Every day, all of us rely on the efficiency of our freight industry to deliver goods to our homes and businesses: the manufacturer dependent on just-in-time delivery of crucial parts; the family that avoids the weekly trip to the supermarket in favour of getting their groceries dropped off at their doorstep; or the shopper looking for their purchases to arrive the very next day.
And the UK’s freight sector meets that challenge. Managing all these demands has made our freight industry one of the most efficient in the world. It moved 1.6bn tonnes of freight in 2017, and has developed an intricate network of ports, airports, rail and road networks and distribution hubs through which to do it.
The demand for freight will grow as the population rises. The weight of goods transported by HGVs is expected to rise by as much as 45% over the next 30 years – and goods going by light van could rise by as much as 89%. That growth is not without consequence for the environment and for our already frequently congested transport networks.
That’s why we’ve set a challenge to government and the freight industry in our new report, Better Delivery: the challenge for freight. Ensuring our freight industry is fit for the future requires making tough decisions now.
Our central finding is that with operators facing tough competition and tight profit margins, government action will be needed if we’re to mitigate the negative impact that our freight industry can have on communities and environment as our reliance up on it grows.
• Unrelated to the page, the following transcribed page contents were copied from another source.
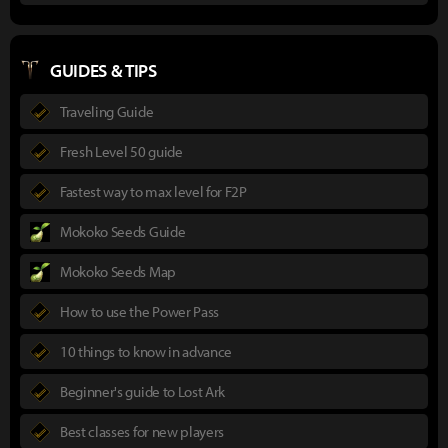
GUIDES & TIPS
Traveling Guide
Fresh Level 50 guide
Fastest way to max level for F2P
Mokoko Seeds Guide
Mokoko Seeds Map
How to use the Power Pass
10 things to know in advance
Beginner's guide to Lost Ark
Best classes for new players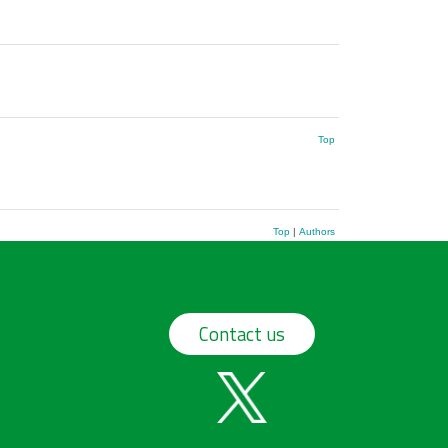
Top
Top
|
Authors
Contact us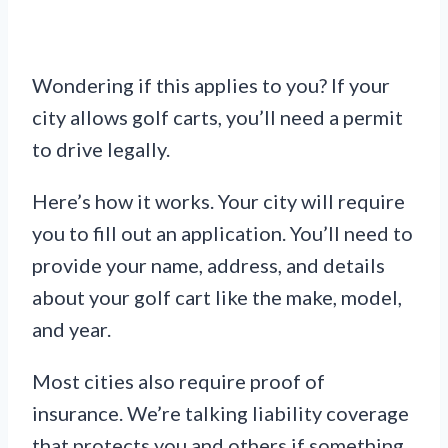
Wondering if this applies to you? If your
city allows golf carts, you’ll need a permit
to drive legally.
Here’s how it works. Your city will require
you to fill out an application. You’ll need to
provide your name, address, and details
about your golf cart like the make, model,
and year.
Most cities also require proof of
insurance. We’re talking liability coverage
that protects you and others if something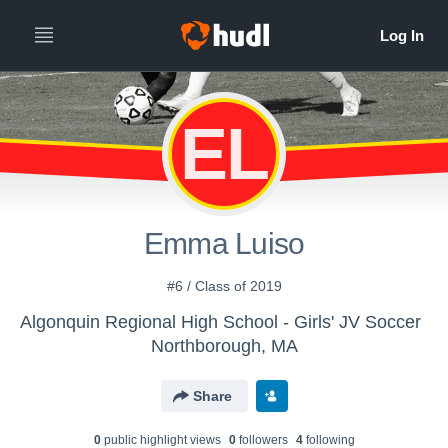
EL
Emma Luiso
#6 / Class of 2019
Algonquin Regional High School - Girls' JV Soccer
Northborough, MA
Share
0
public highlight view
s
0
follower
s
4
following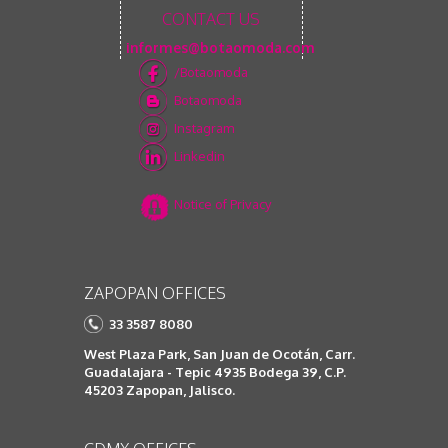
CONTACT US
informes@botaomoda.com
/Botaomoda
Botaomoda
Instagram
Linkedin
Notice of Privacy
ZAPOPAN OFFICES
33 3587 8080
West Plaza Park, San Juan de Ocotán, Carr.
Guadalajara - Tepic 4935 Bodega 39, C.P.
45203 Zapopan, Jalisco.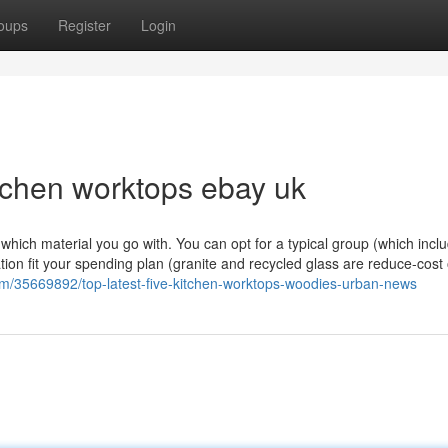
oups
Register
Login
itchen worktops ebay uk
ng which material you go with. You can opt for a typical group (which incl
ation fit your spending plan (granite and recycled glass are reduce-cost
m/35669892/top-latest-five-kitchen-worktops-woodies-urban-news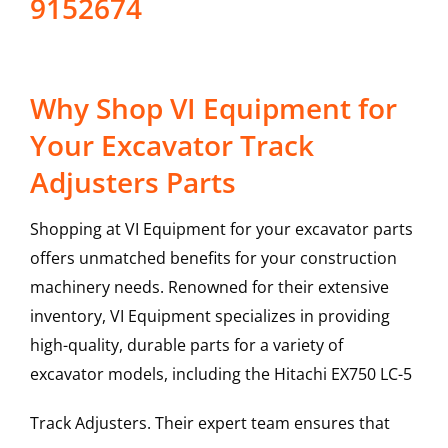
9152674
Why Shop VI Equipment for
Your Excavator Track
Adjusters Parts
Shopping at VI Equipment for your excavator parts
offers unmatched benefits for your construction
machinery needs. Renowned for their extensive
inventory, VI Equipment specializes in providing
high-quality, durable parts for a variety of
excavator models, including the
Hitachi
EX750 LC-5
Track Adjusters
. Their expert team ensures that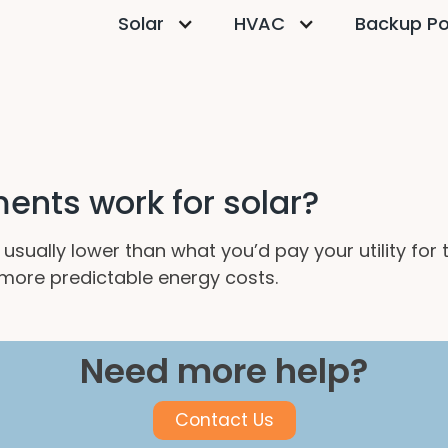
Solar
HVAC
Backup P
nts work for solar?
usually lower than what you’d pay your utility for
d more predictable energy costs.
Need more help?
Contact Us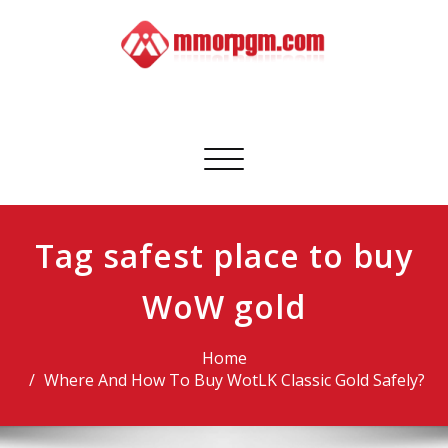
Skip
to
content
Mmorpgm
Your No.1 Resource for PC, PSN, Xbox & Mobile Gaming
Toggle
navigation
Tag safest place to buy
WoW gold
Home
Where And How To Buy WotLK Classic Gold Safely?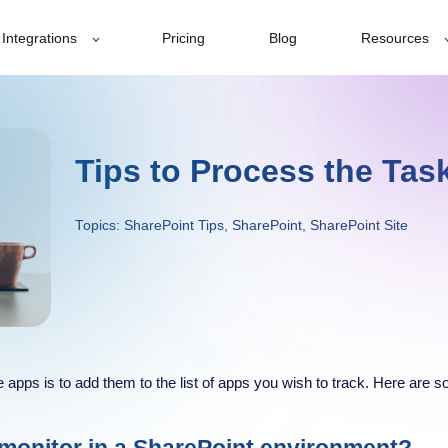
Integrations
Pricing
Blog
Resources
Tips to Process the Task
Topics:
SharePoint Tips
,
SharePoint
,
SharePoint Site
the apps is to add them to the list of apps you wish to track. Here are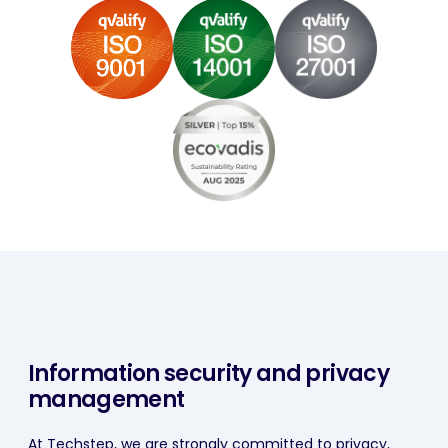
Information security and privacy
management
At Techstep, we are strongly committed to privacy,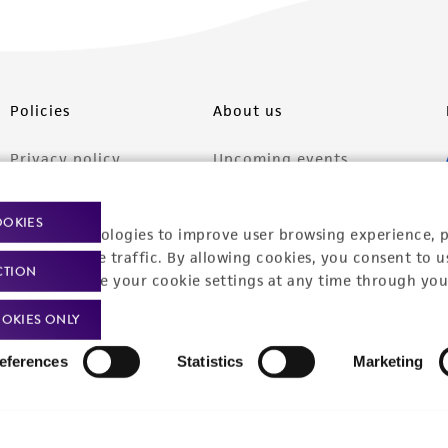
Policies
About us
Privacy policy
Upcoming events
Product use policies
Newsroom
OOKIES
racking technologies to improve user browsing experience, 
Terms of sale
Career opportunities
nalyze website traffic. By allowing cookies, you consent to u
CTION
Terms of services
Contact us
You can change your cookie settings at any time through you
Trademarks
OKIES ONLY
Website Terms of Use
eferences
Statistics
Marketing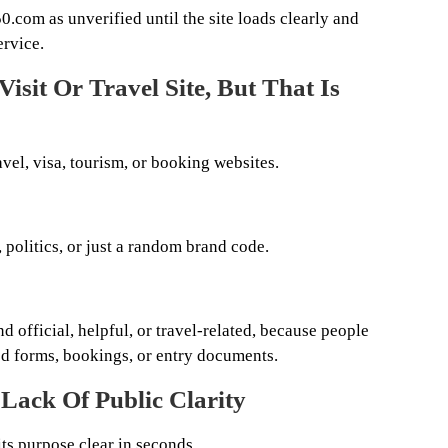
l50.com as unverified until the site loads clearly and
ervice.
isit Or Travel Site, But That Is
avel, visa, tourism, or booking websites.
 politics, or just a random brand code.
d official, helpful, or travel-related, because people
ed forms, bookings, or entry documents.
 Lack Of Public Clarity
ts purpose clear in seconds.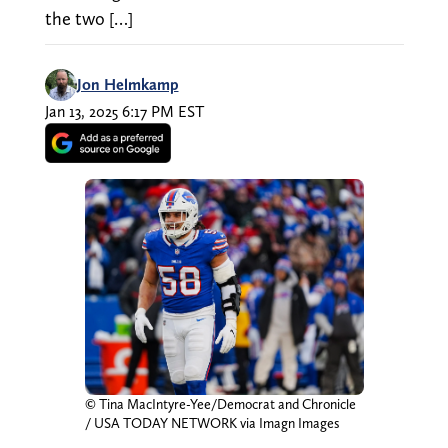
the two […]
Jon Helmkamp
Jan 13, 2025 6:17 PM EST
© Tina MacIntyre-Yee/Democrat and Chronicle
/ USA TODAY NETWORK via Imagn Images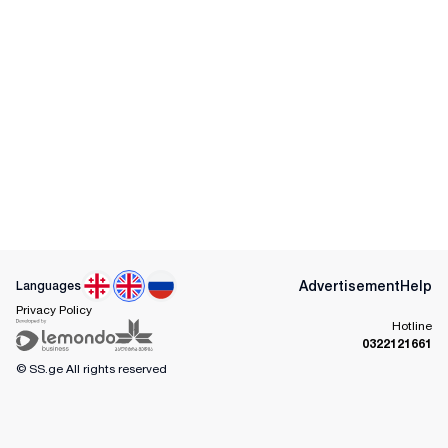
Advertisement
Help
Languages
Privacy Policy
Hotline
0322121661
© SS.ge
All rights reserved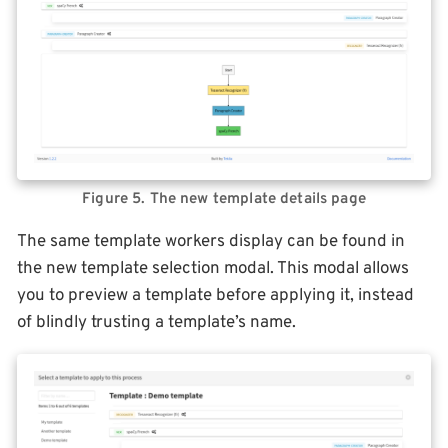
Figure 5. The new template details page
The same template workers display can be found in
the new template selection modal. This modal allows
you to preview a template before applying it, instead
of blindly trusting a template’s name.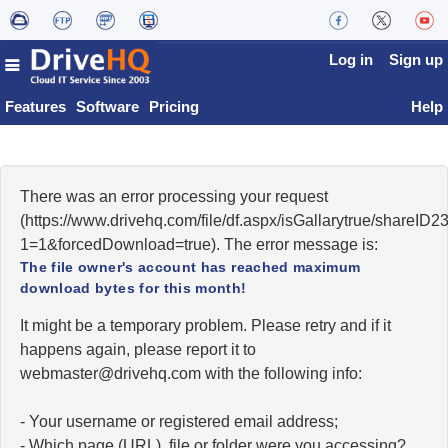
Log in
Sign up
Features
Software
Pricing
Help
There was an error processing your request
(https://www.drivehq.com/file/df.aspx/isGallarytrue/share
1=1&forcedDownload=true). The error message is:
The file owner's account has reached maximum
download bytes for this month!
It might be a temporary problem. Please retry and if it
happens again, please report it to
moc.qhevird@retsambew
with the following info:
- Your username or registered email address;
- Which page (URL), file or folder were you accessing?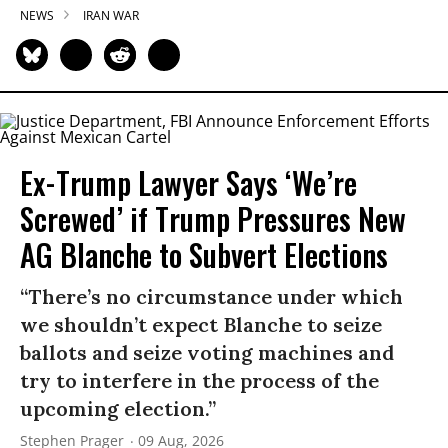
NEWS
IRAN WAR
Ex-Trump Lawyer Says ‘We’re
Screwed’ if Trump Pressures New
AG Blanche to Subvert Elections
“There’s no circumstance under which
we shouldn’t expect Blanche to seize
ballots and seize voting machines and
try to interfere in the process of the
upcoming election.”
Stephen Prager
09 Aug, 2026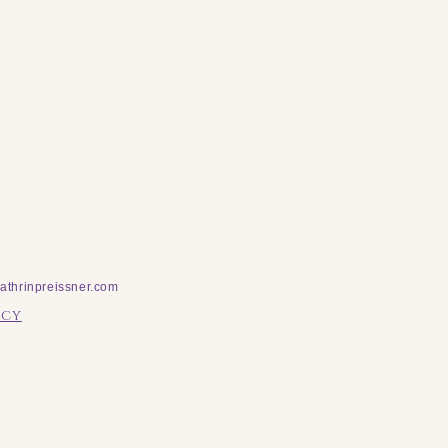
athrinpreissner.com
icy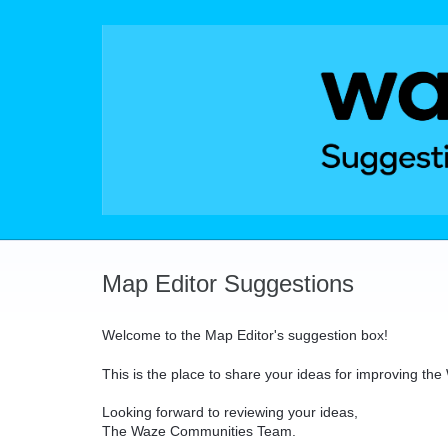
Skip
to
content
Map Editor Suggestions
Welcome to the Map Editor's suggestion box!
This is the place to share your ideas for improving th
Looking forward to reviewing your ideas,
The Waze Communities Team.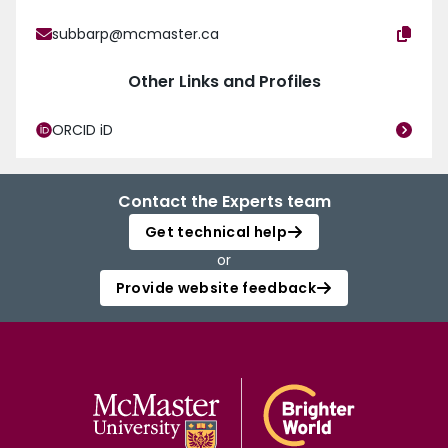
subbarp@mcmaster.ca
Other Links and Profiles
ORCID iD
Contact the Experts team
Get technical help
or
Provide website feedback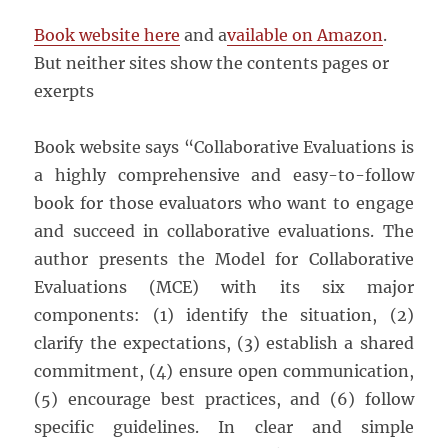
Book website here
and a
vailable on Amazon
.
But neither sites show the contents pages or
exerpts
Book website says “Collaborative Evaluations is
a highly comprehensive and easy-to-follow
book for those evaluators who want to engage
and succeed in collaborative evaluations. The
author presents the Model for Collaborative
Evaluations (MCE) with its six major
components: (1) identify the situation, (2)
clarify the expectations, (3) establish a shared
commitment, (4) ensure open communication,
(5) encourage best practices, and (6) follow
specific guidelines. In clear and simple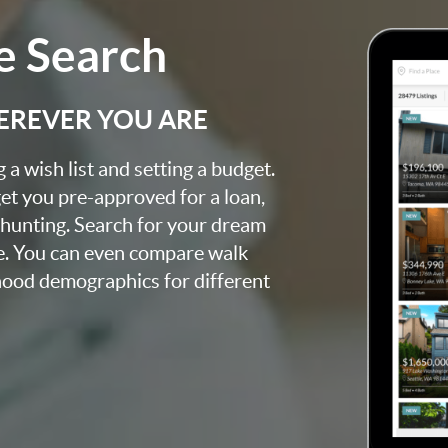
 Search
EREVER YOU ARE
a wish list and setting a budget.
et you pre-approved for a loan,
 hunting. Search for your dream
e. You can even compare walk
rhood demographics for different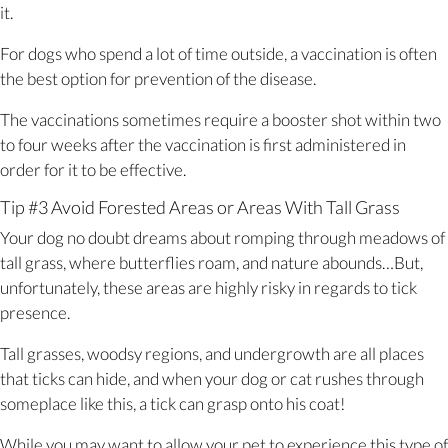
it.
For dogs who spend a lot of time outside, a vaccination is often
the best option for prevention of the disease.
The vaccinations sometimes require a booster shot within two
to four weeks after the vaccination is first administered in
order for it to be effective.
Tip #3 Avoid Forested Areas or Areas With Tall Grass
Your dog no doubt dreams about romping through meadows of
tall grass, where butterflies roam, and nature abounds…But,
unfortunately, these areas are highly risky in regards to tick
presence.
Tall grasses, woodsy regions, and undergrowth are all places
that ticks can hide, and when your dog or cat rushes through
someplace like this, a tick can grasp onto his coat!
While you may want to allow your pet to experience this type of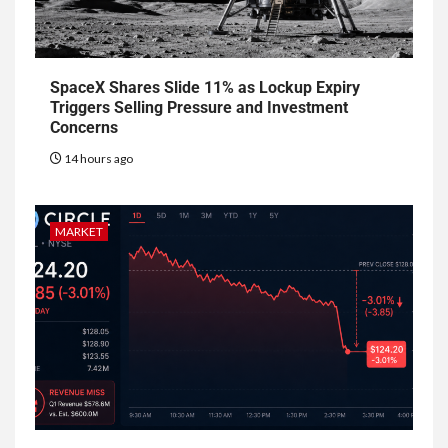
SpaceX Shares Slide 11% as Lockup Expiry
Triggers Selling Pressure and Investment
Concerns
14 hours ago
MARKET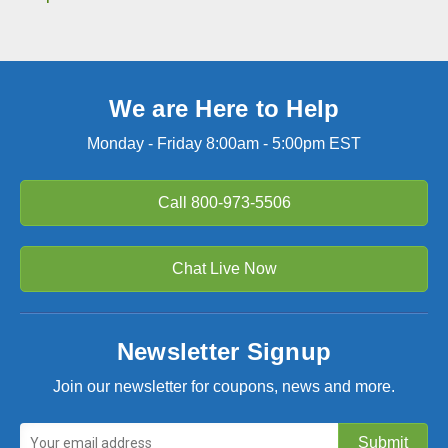
We are Here to Help
Monday - Friday 8:00am - 5:00pm EST
Call
800-973-5506
Chat Live Now
Newsletter Signup
Join our newsletter for coupons, news and more.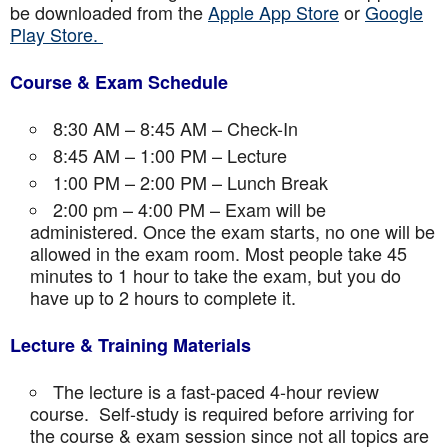
be downloaded from the
Apple App Store
or
Google
Play Store.
Course & Exam Schedule
8:30 AM – 8:45 AM – Check-In
8:45 AM – 1:00 PM – Lecture
1:00 PM – 2:00 PM – Lunch Break
2:00 pm – 4:00 PM – Exam will be
administered. Once the exam starts, no one will be
allowed in the exam room. Most people take 45
minutes to 1 hour to take the exam, but you do
have up to 2 hours to complete it.
Lecture & Training Materials
The lecture is a fast-paced 4-hour review
course. Self-study is required before arriving for
the course & exam session since not all topics are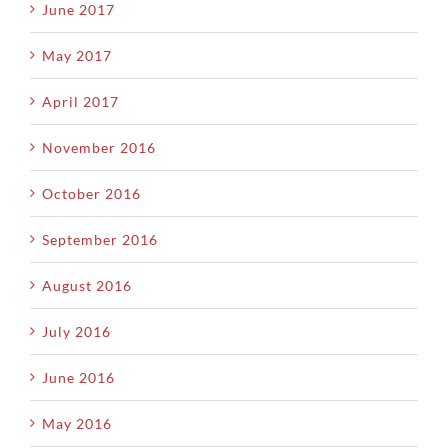
June 2017
May 2017
April 2017
November 2016
October 2016
September 2016
August 2016
July 2016
June 2016
May 2016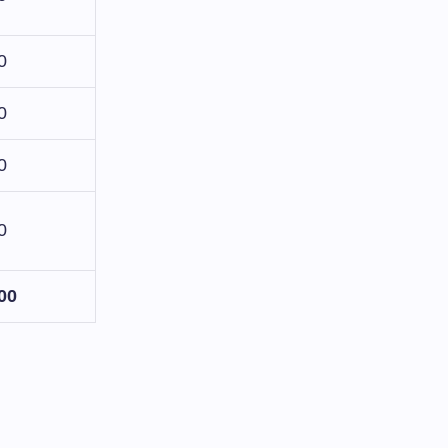
0
0
0
0
00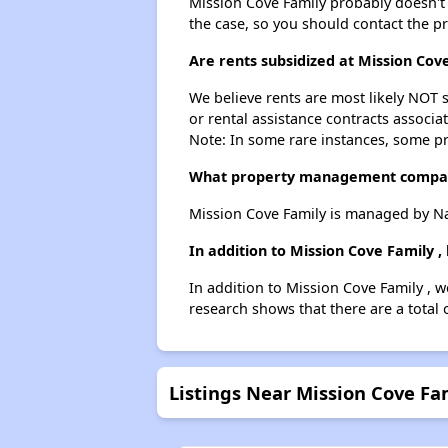
Mission Cove Family probably doesn't ha
the case, so you should contact the p
Are rents subsidized at Mission Cove
We believe rents are most likely NOT s
or rental assistance contracts associa
Note: In some rare instances, some p
What property management compan
Mission Cove Family is managed by 
In addition to Mission Cove Family 
In addition to Mission Cove Family , w
research shows that there are a total 
Listings Near Mission Cove Fa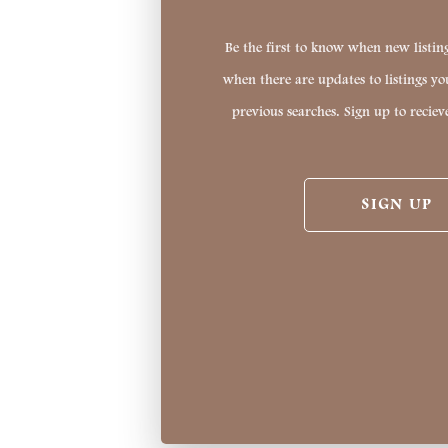
Be the first to know when new listing
when there are updates to listings y
previous searches. Sign up to reciev
SIGN UP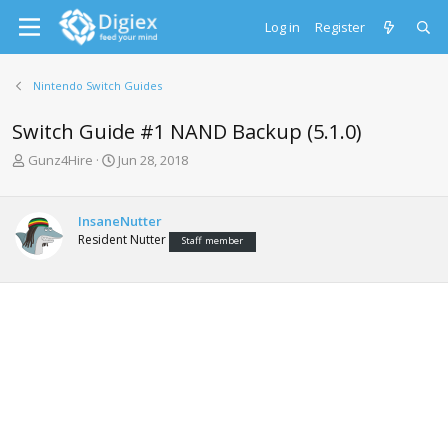
Log in
Register
Nintendo Switch Guides
Switch Guide #1 NAND Backup (5.1.0)
T
S
Gunz4Hire
Jun 28, 2018
h
t
r
a
e
r
InsaneNutter
a
t
Resident Nutter
Staff member
d
d
s
a
t
t
a
e
r
t
e
r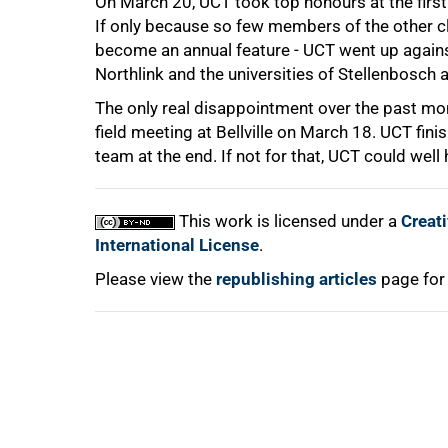
On March 20, UCT took top honours at the first
If only because so few members of the other clu
become an annual feature - UCT went up agains
Northlink and the universities of Stellenbosch
100%
The only real disappointment over the past mo
field meeting at Bellville on March 18. UCT finis
team at the end. If not for that, UCT could wel
This work is licensed under a
Creat
International License
.
Please view the
republishing articles
page for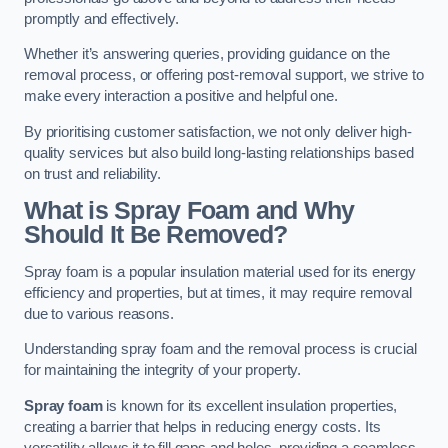
promptly and effectively.
Whether it’s answering queries, providing guidance on the
removal process, or offering post-removal support, we strive to
make every interaction a positive and helpful one.
By prioritising customer satisfaction, we not only deliver high-
quality services but also build long-lasting relationships based
on trust and reliability.
What is Spray Foam and Why
Should It Be Removed?
Spray foam is a popular insulation material used for its energy
efficiency and properties, but at times, it may require removal
due to various reasons.
Understanding spray foam and the removal process is crucial
for maintaining the integrity of your property.
Spray foam
is known for its excellent insulation properties,
creating a barrier that helps in reducing energy costs. Its
versatility allows it to fill gaps and holes, providing a seamless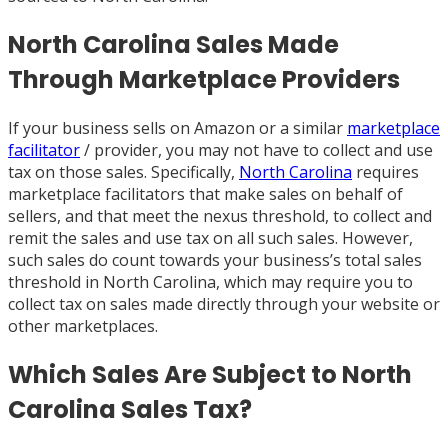
North Carolina Sales Made
Through Marketplace Providers
If your business sells on Amazon or a similar
marketplace
facilitator
/ provider, you may not have to collect and use
tax on those sales. Specifically,
North Carolina
requires
marketplace facilitators that make sales on behalf of
sellers, and that meet the nexus threshold, to collect and
remit the sales and use tax on all such sales. However,
such sales do count towards your business’s total sales
threshold in North Carolina, which may require you to
collect tax on sales made directly through your website or
other marketplaces.
Which Sales Are Subject to North
Carolina Sales Tax?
Without the involvement of Whitehall and town halls – co-operating more closely with the freight sector – this is a situation that will only worsen.
Our recommendations are ambitious. We’re calling for a ban on the sale of new petrol and diesel HGVs from 2040; but alongside that, we need to see encourage the wider take-up of low-carbon solutions for powering freight vehicles, and that means identifying the infrastructure needed to support that transition and changes to the electricity network to cope with increased demands. There also needed to be more concerted action to tackle emissions from the rail freight sector.
We also want to see the needs of freight considered much earlier in the planning process as a whole system, to encourage new ways to reduce its impact on congestion and embed freight into long-term development plans.
Though ambitious, these proposals are also achievable; but all of them require government action to become a reality. We believe ministers should set out their plan for switching to less polluting lorries within the next two years, so that the industry knows when and whether to invest in new alternative fuels such battery technologies or hydrogen.
For the rail industry to tackle its emissions, it needs a plan from ministers by 2021 specifying the investments and subsidies that will be available to get there. To make better use of existing capacity, councils will need planning guidance to support their efforts to minimise the impacts of freight operations in busy cities, as well as a framework for minimum standards of data collection from the industry itself to support better planning.
But none of this will work without better coordination between the government and industry. That’s why we’ve also proposed a new Freight Leadership Council, comprising representatives from all the freight modes and parts of the supply chain, as well as from three government departments – the Department for Transport, the Department for Business, Energy and Industrial Strategy and the Ministry of Housing, Communities and Local Government. We think this new group should meet twice a year to discuss the issues the industry faces, including ensuring that our wider recommendations are being implemented.
Our freight industry is one we can be proud of. It’s one that we barely notice when things go well (thanks to a positive record of investment and innovation). But it’s also one that is immediately in the spotlight and the subject of our anger when things go wrong.
Few if any of us are likely to agree to an end to next-day deliveries and few manufacturers will want to turn the clock back to large warehouses for parts they now have delivered at the precise time they’re needed. But, this innovation comes at a cost to our roads and railways and, ultimately, the quality of life in our communities.
By recommending that we address these difficult questions now, we think this world-class industry can continue to grow, and meet the demands we place on it long into the future.